Goodenia malvina
- Conservation status: Priority One — Poorly Known Taxa (DEC)

Scientific classification
- Kingdom: Plantae
- Clade: Tracheophytes
- Clade: Angiosperms
- Clade: Eudicots
- Clade: Asterids
- Order: Asterales
- Family: Goodeniaceae
- Genus: Goodenia
- Species: G. malvina
- Binomial name: Goodenia malvina Carolin

= Goodenia malvina =

- Genus: Goodenia
- Species: malvina
- Authority: Carolin
- Conservation status: P1

Species of plant

Goodenia malvina is a species of flowering plant in the family Goodeniaceae and is endemic to north-western Australia. It is a prostrate to low-lying herb with egg-shaped to lance-shaped leaves on the stems and racemes of mauve to pinkish and yellowish flowers.

==Description==
Goodenia malvina is a prostrate to low-lying herb with glabrous, four-sided stems up to 50 cm long. The leaves are mostly arranged along the stems and are lance-shaped to egg-shaped with the narrower end towards the base and toothed or lobed, 25–70 mm long and 5–13 mm wide. The flowers are arranged in racemes up to 400 mm long, with leaf-like bracts, each flower on a pedicel 20–50 mm long. The sepals are lance-shaped to narrow oblong, 2–4 mm long, the petals mauve to pinkish and yellowish 9–14 mm long. The lower lobes of the corolla are 3–4 mm long with wings about 1.5 mm wide. Flowering occurs from March to May and the fruit is a compressed oval capsule 5–6 mm long.

==Taxonomy and naming==
Goodenia malvina was first formally described in 1990 Roger Charles Carolin in the journal Telopea. The specific epithet (malvina) means "mauve", referring to the colour of the flowers.

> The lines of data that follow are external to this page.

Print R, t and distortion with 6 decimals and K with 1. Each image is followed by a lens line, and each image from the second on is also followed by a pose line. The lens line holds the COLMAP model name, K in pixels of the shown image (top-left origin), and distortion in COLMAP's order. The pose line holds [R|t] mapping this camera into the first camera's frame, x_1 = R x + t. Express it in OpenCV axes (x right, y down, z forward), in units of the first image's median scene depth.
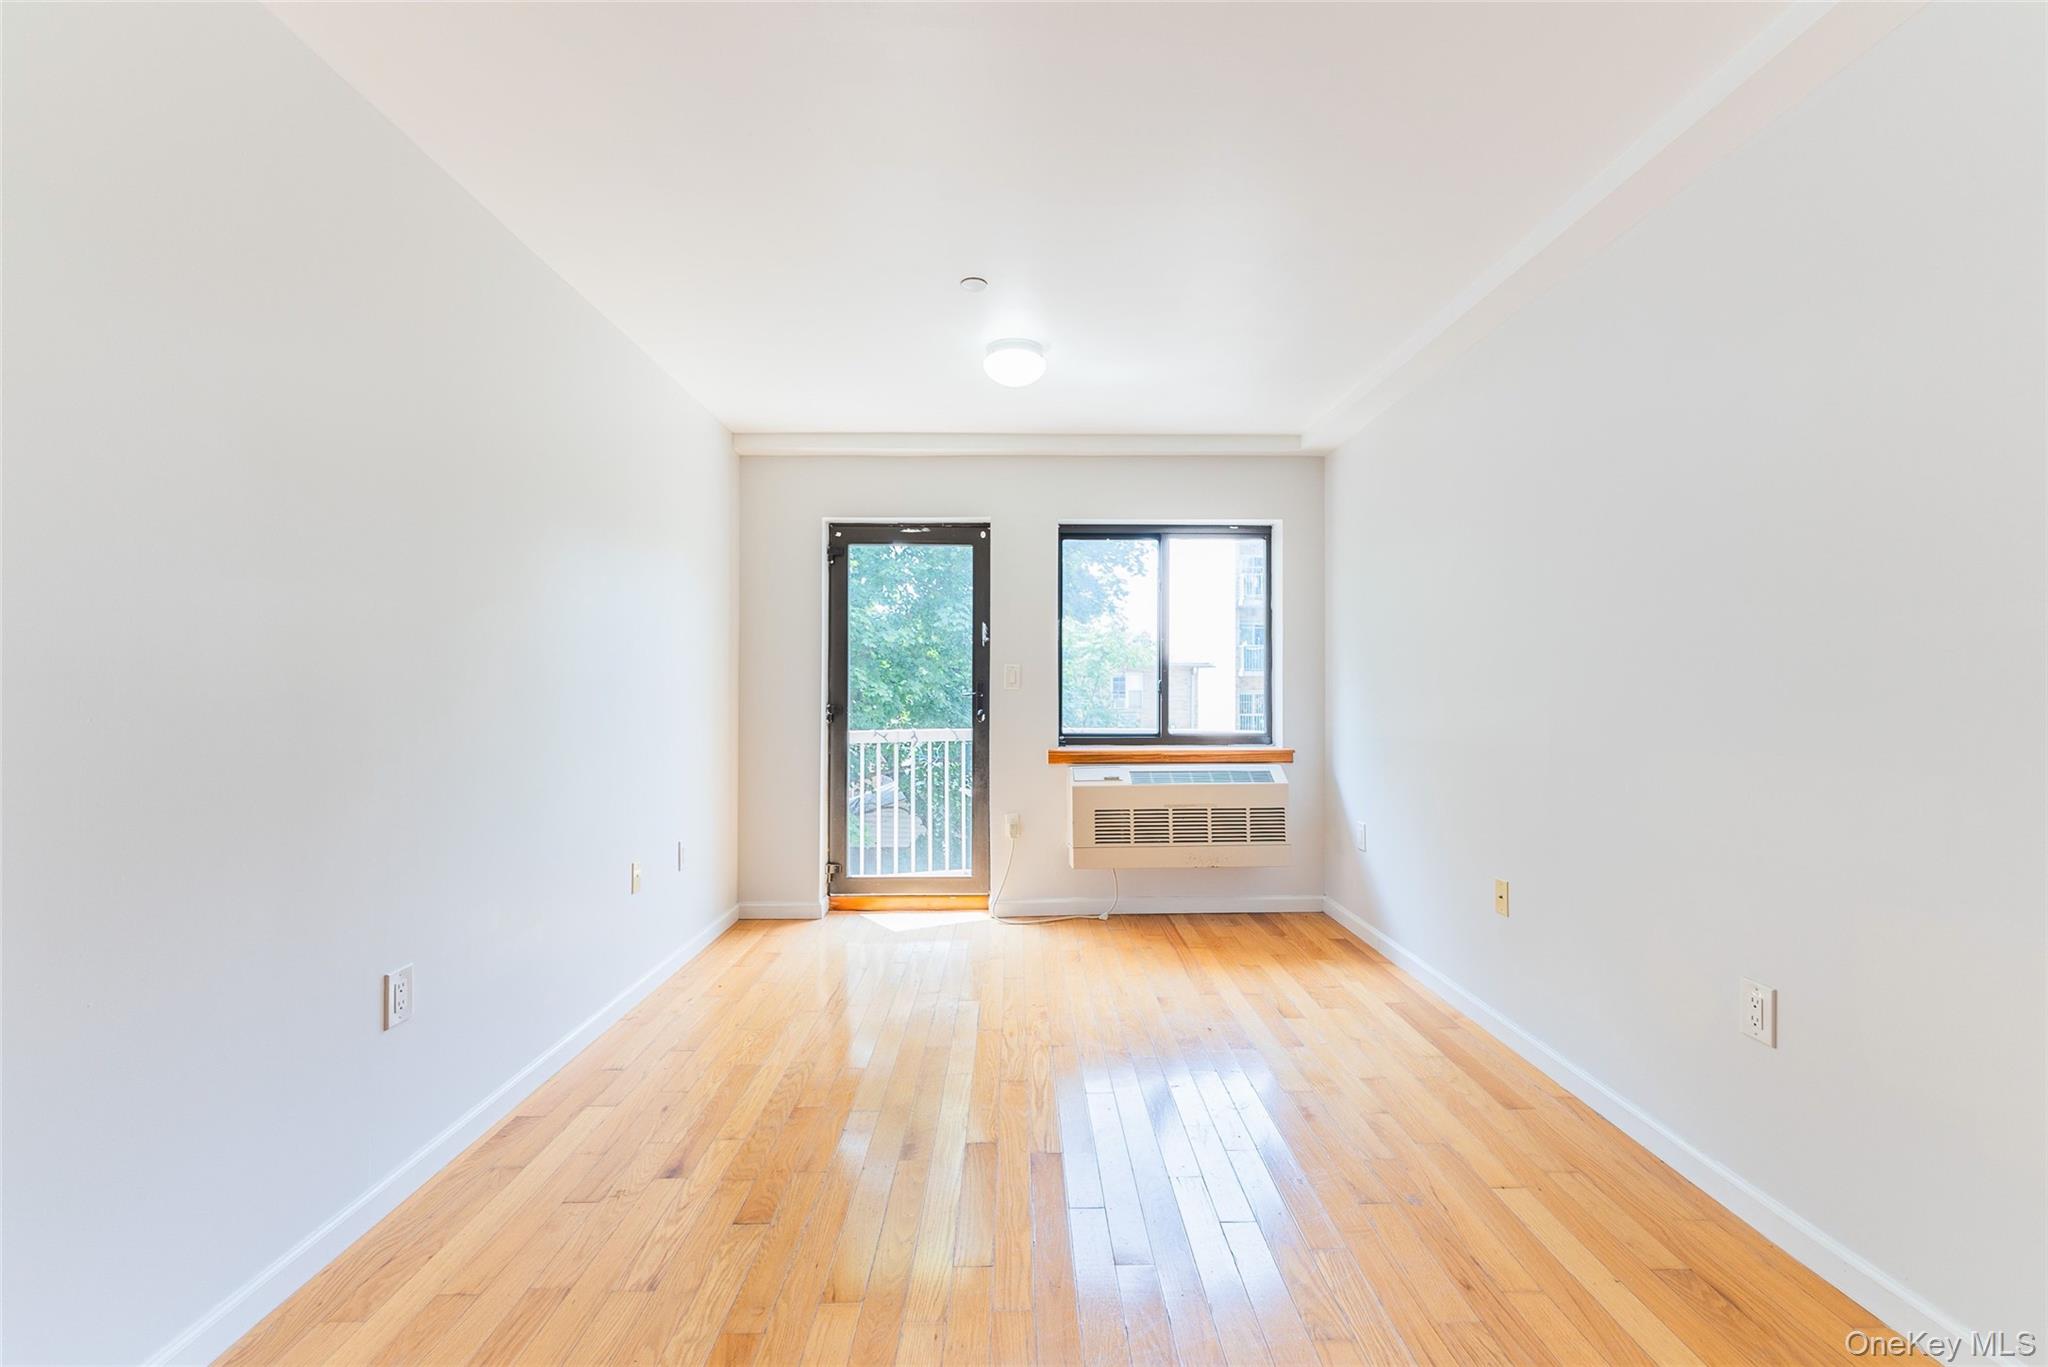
lens RADIAL K [[836.0, 0, 1021.7], [0, 836.0, 675.0], [0, 0, 1]] dist [0.000610, -0.001732]
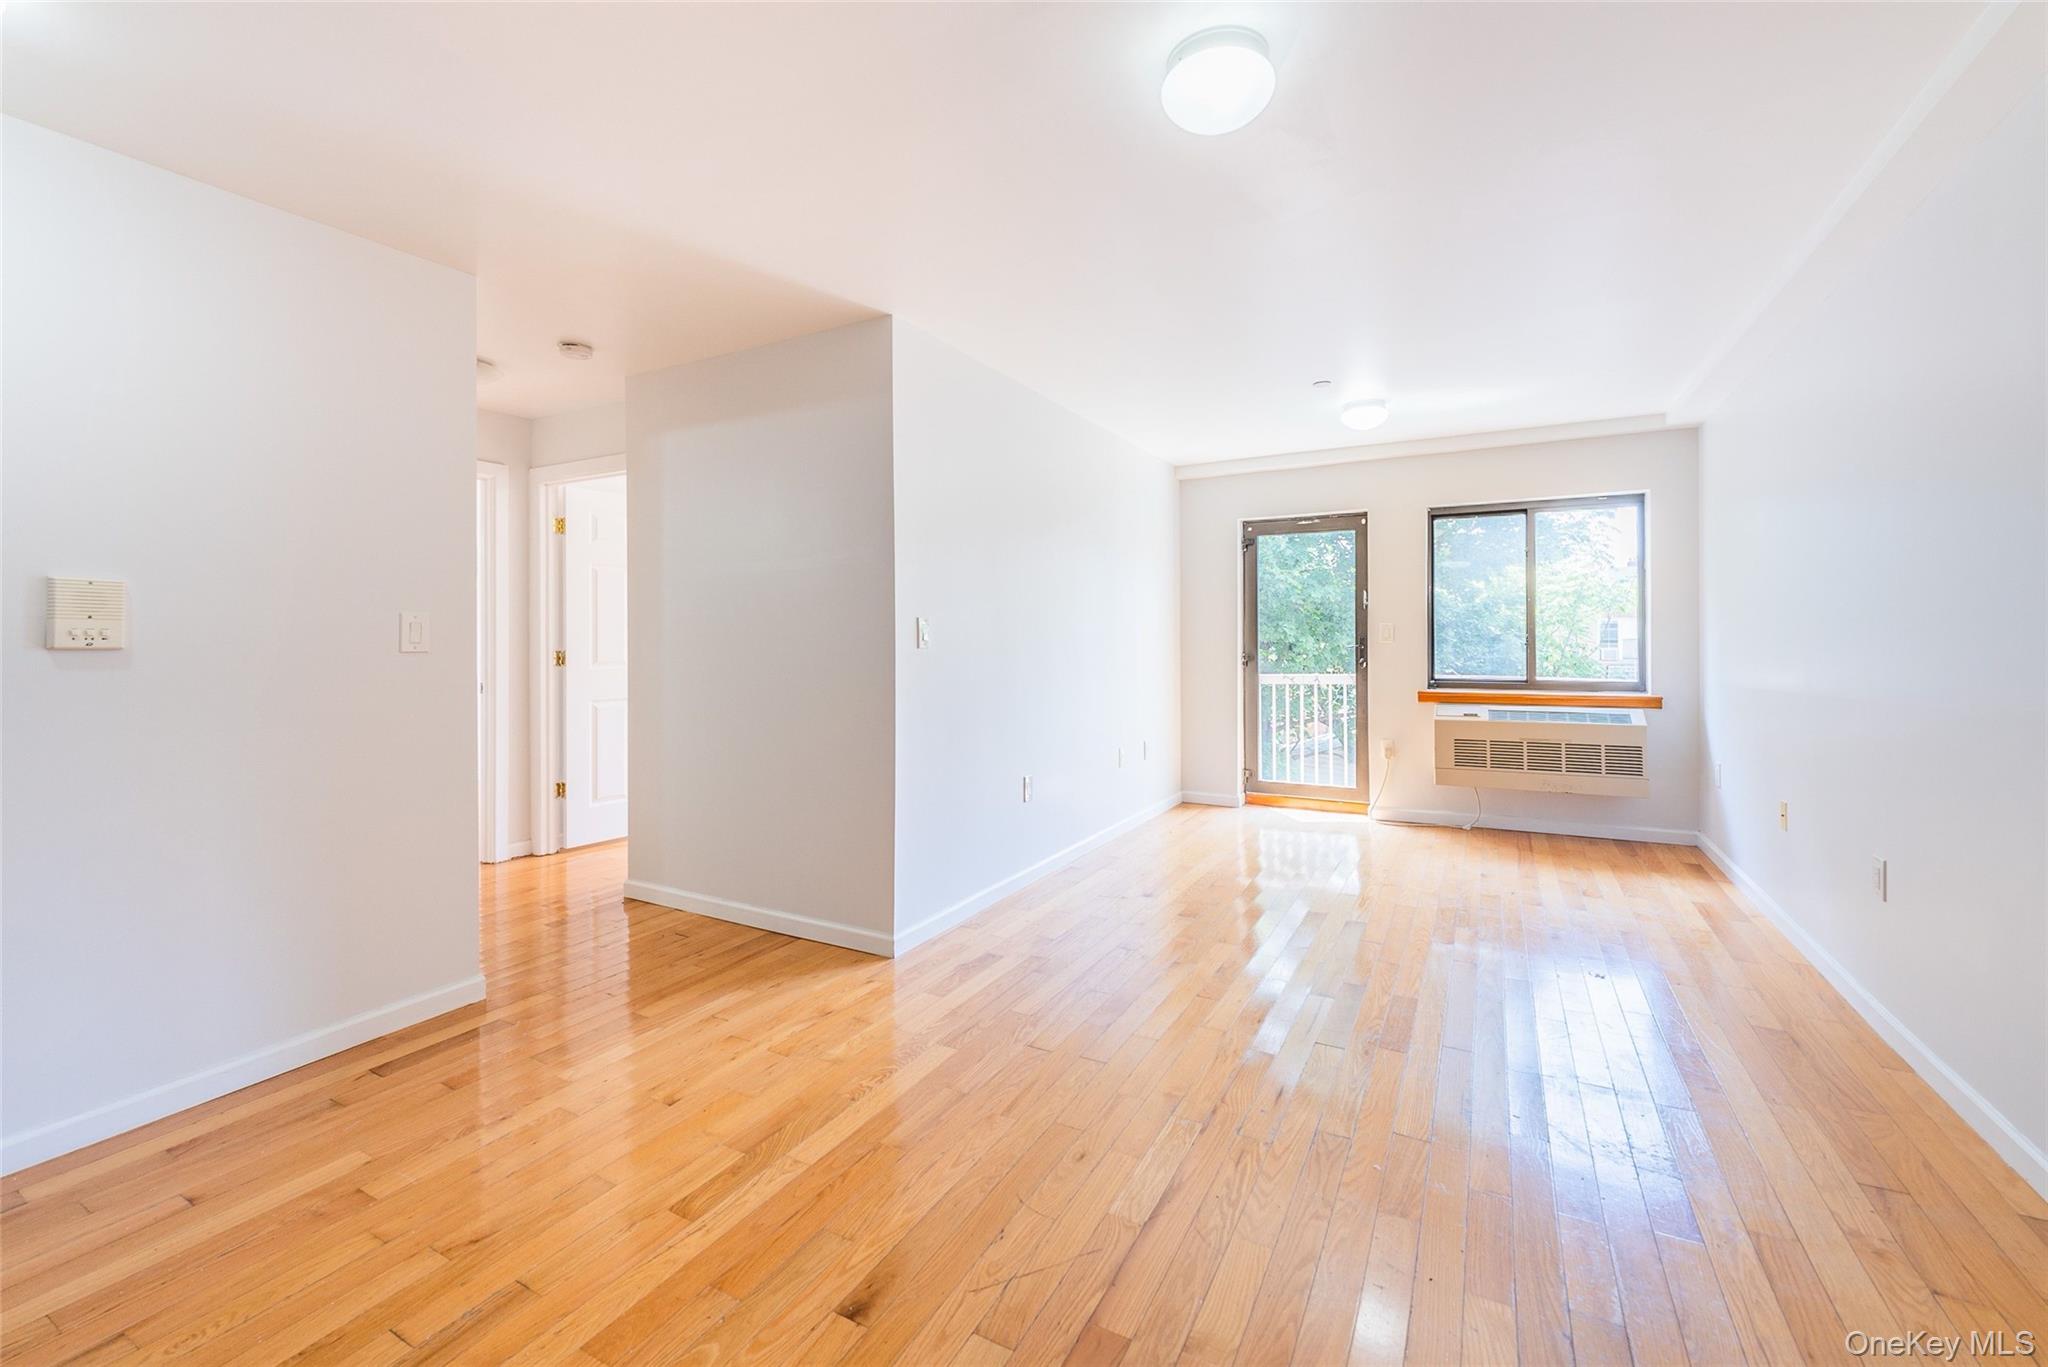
lens RADIAL K [[836.0, 0, 1024.0], [0, 836.0, 637.7], [0, 0, 1]] dist [0.000610, -0.001732]
pose [[0.869125, -0.005346, -0.494564, 0.140068], [0.013438, 0.999828, 0.012808, -0.014778], [0.494410, -0.017778, 0.869047, -0.387196]]
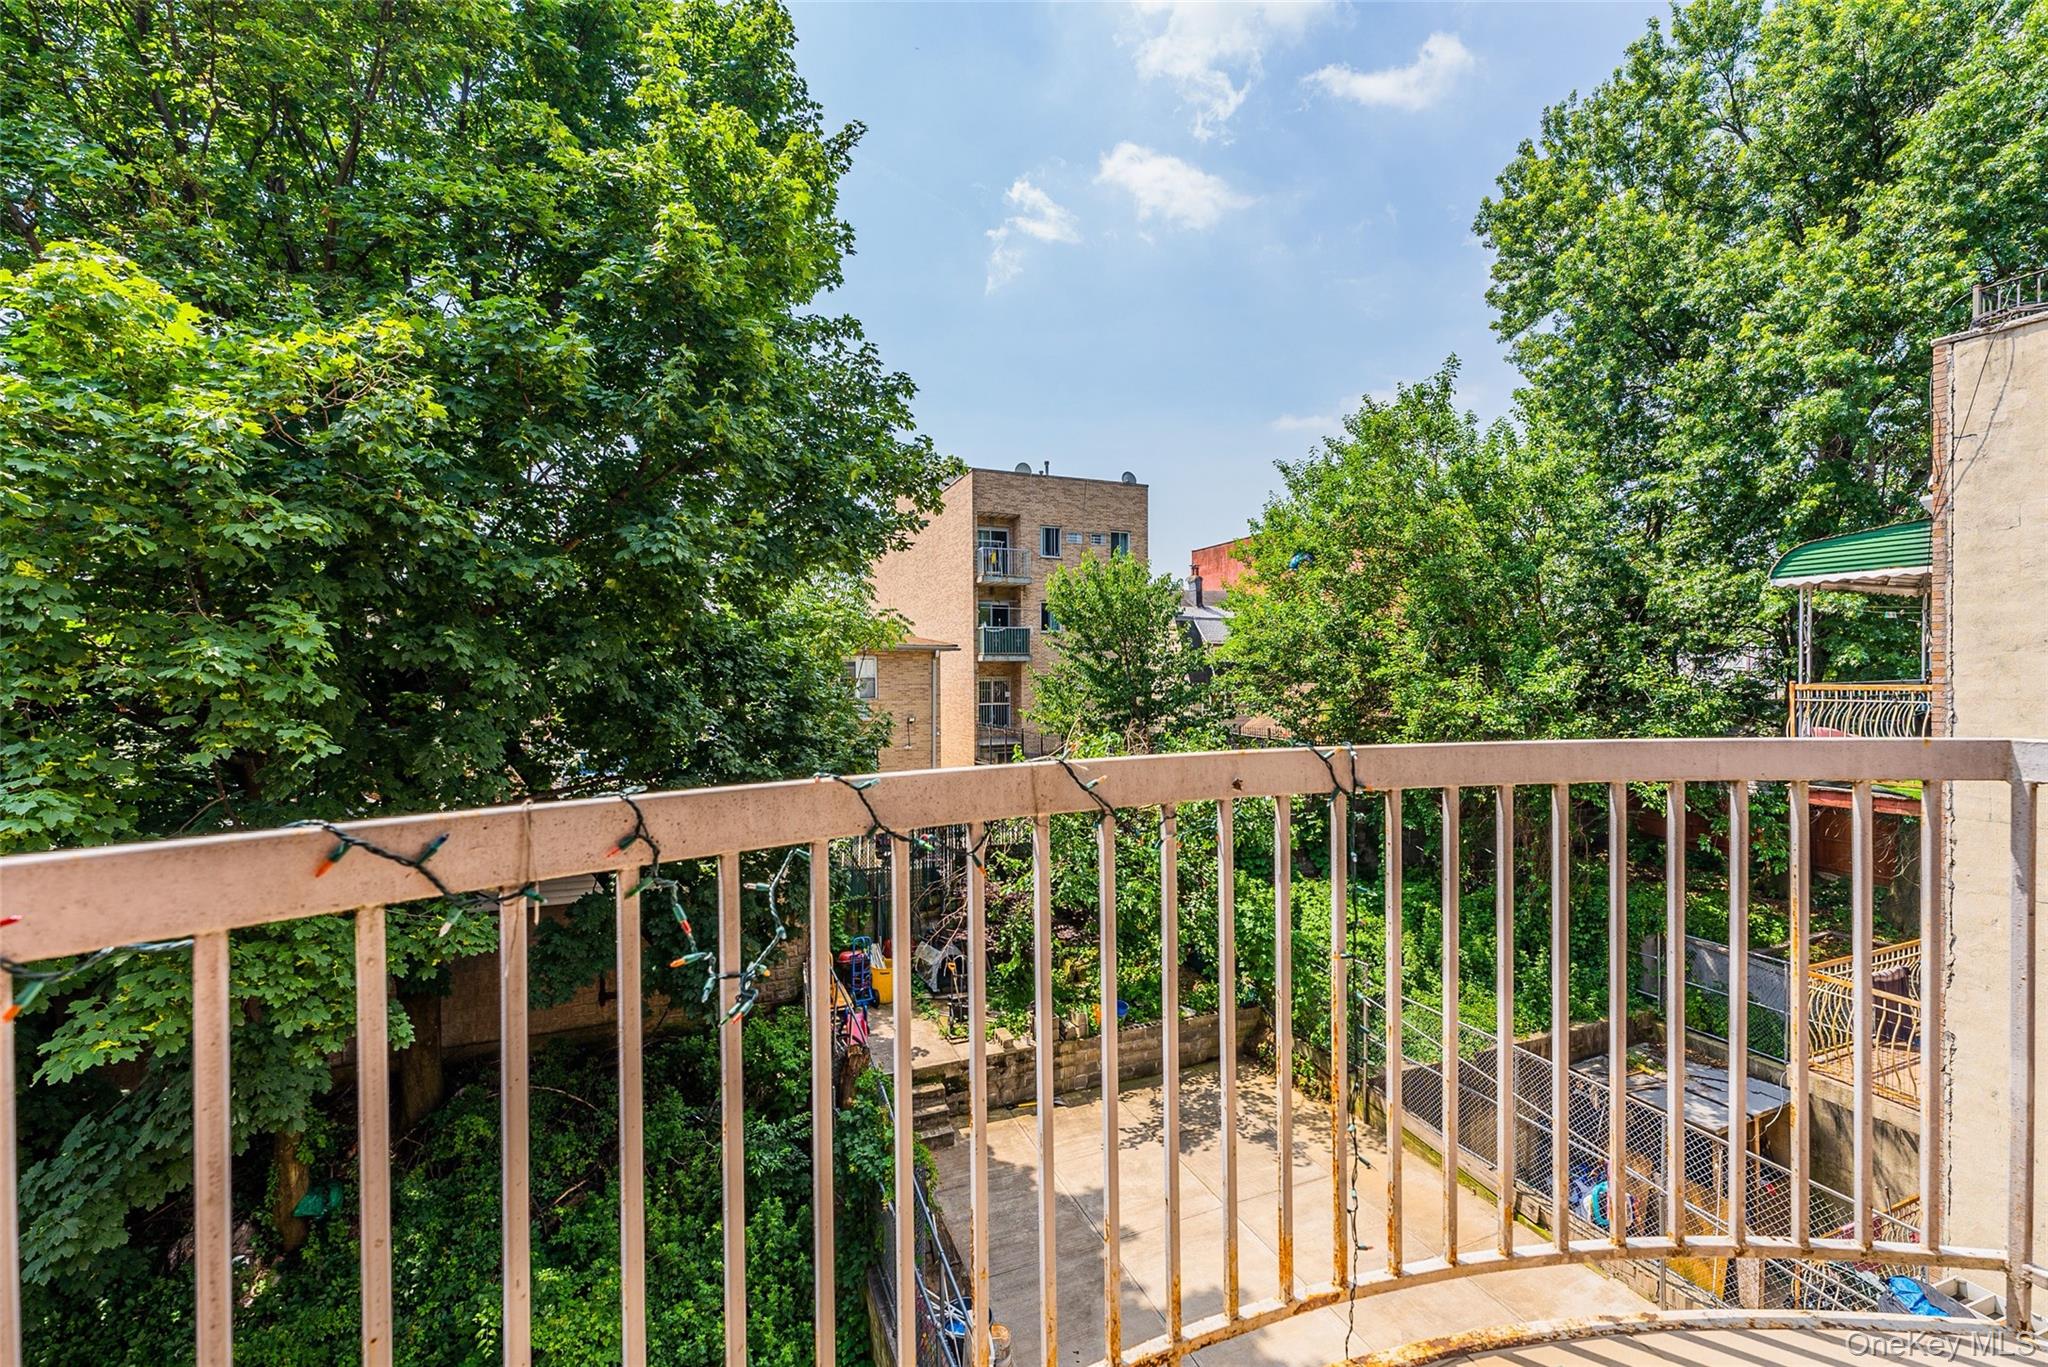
lens RADIAL K [[836.0, 0, 1063.9], [0, 836.0, 687.9], [0, 0, 1]] dist [0.000610, -0.001732]
pose [[0.917778, -0.012888, 0.396884, -0.147490], [0.002137, 0.999619, 0.027519, 0.048396], [-0.397087, -0.024408, 0.917456, 1.031106]]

==Distribution and habitat==
This goodenia grows in cracking clay soil in the north-eastern Kimberley region of Western Australia and Arnhem Land in the Northern Territory.

==Conservation status==
Goodenia malvina is classified as "Priority One" by the Government of Western Australia Department of Parks and Wildlife, meaning that it is known from only one or a few locations which are potentially at risk and as "data deficient" under the Northern Territory Government Territory Parks and Wildlife Conservation Act 1976.